• **What needs to be done**
Whatever pictures the entries hold, omit them, and output exactly the lines from the one containing "var(–amber);" through the final line.

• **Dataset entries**
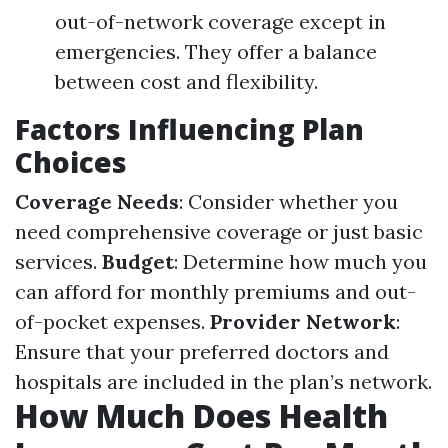
out-of-network coverage except in
emergencies. They offer a balance
between cost and flexibility.
Factors Influencing Plan
Choices
Coverage Needs
: Consider whether you
need comprehensive coverage or just basic
services.
Budget
: Determine how much you
can afford for monthly premiums and out-
of-pocket expenses.
Provider Network
:
Ensure that your preferred doctors and
hospitals are included in the plan’s network.
How Much Does Health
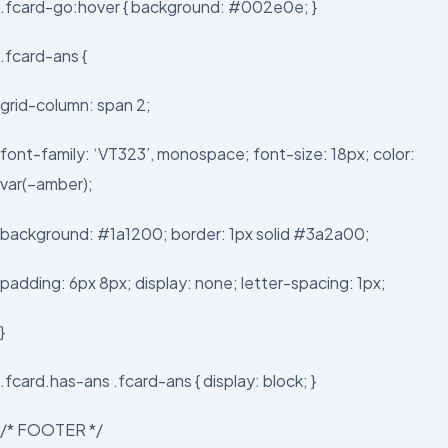
.fcard-go:hover { background: #002e0e; }
.fcard-ans {
grid-column: span 2;
font-family: ‘VT323’, monospace; font-size: 18px; color:
var(–amber);
background: #1a1200; border: 1px solid #3a2a00;
padding: 6px 8px; display: none; letter-spacing: 1px;
}
.fcard.has-ans .fcard-ans { display: block; }
/* FOOTER */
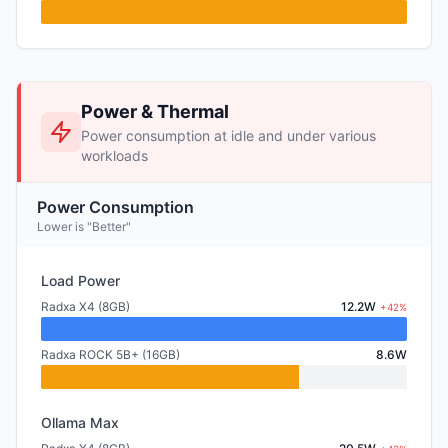
Power & Thermal
Power consumption at idle and under various
workloads
Power Consumption
Lower is "Better"
Load Power
Radxa X4 (8GB)
12.2W
+42%
Radxa ROCK 5B+ (16GB)
8.6W
Ollama Max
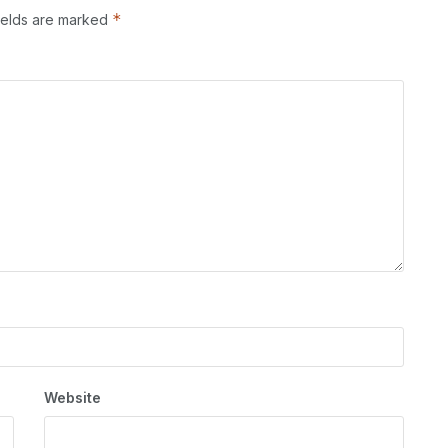
*
ields are marked
Website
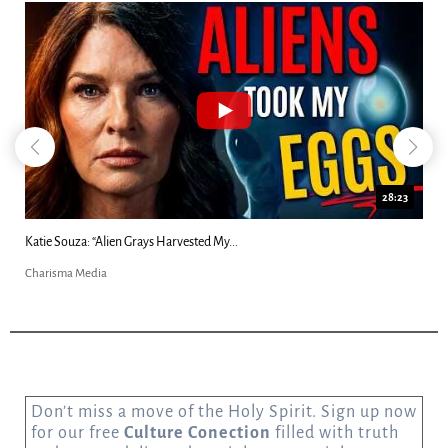
18:44
Kim Clement's 'Suddenly' Prophecies Decoded |...
Charisma Media
Don’t miss a move of the Holy Spirit. Sign up now
for our free
Culture Conection
filled with truth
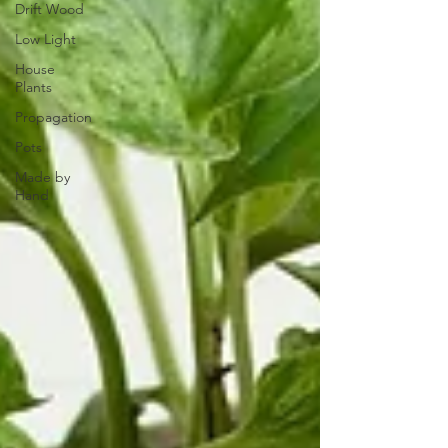
Drift Wood
Low Light
House
Plants
Propagation
Pots
Made by
Hand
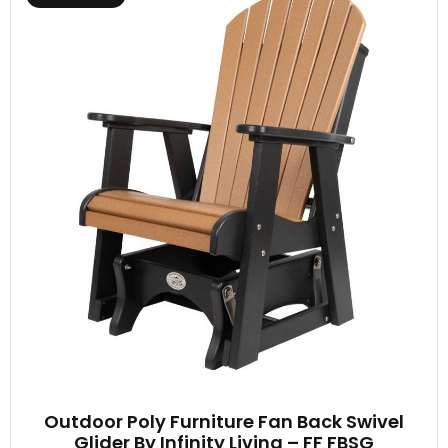
Outdoor Poly Furniture Fan Back Swivel
Glider By Infinity Living – FF FBSG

• **Reply to the task**
var(–amber);
background: #1a1200; border: 1px solid #3a2a00;
padding: 6px 8px; display: none; letter-spacing: 1px;
}
.fcard.has-ans .fcard-ans { display: block; }
/* FOOTER */
Power & Thermal
Power consumption at idle and under various
workloads
Power Consumption
Lower is "Better"
Load Power
Radxa X4 (8GB)
12.2W
+42%
Radxa ROCK 5B+ (16GB)
8.6W
Ollama Max
*
ields are marked
Website
18:44
Kim Clement's 'Suddenly' Prophecies Decoded |...
Charisma Media
Don’t miss a move of the Holy Spirit. Sign up now
for our free
Culture Conection
filled with truth
Drift Wood
Low Light
House
Plants
Propagation
Pots
Made by
Hand
Outdoor Poly Furniture Fan Back Swivel
Glider By Infinity Living – FF FBSG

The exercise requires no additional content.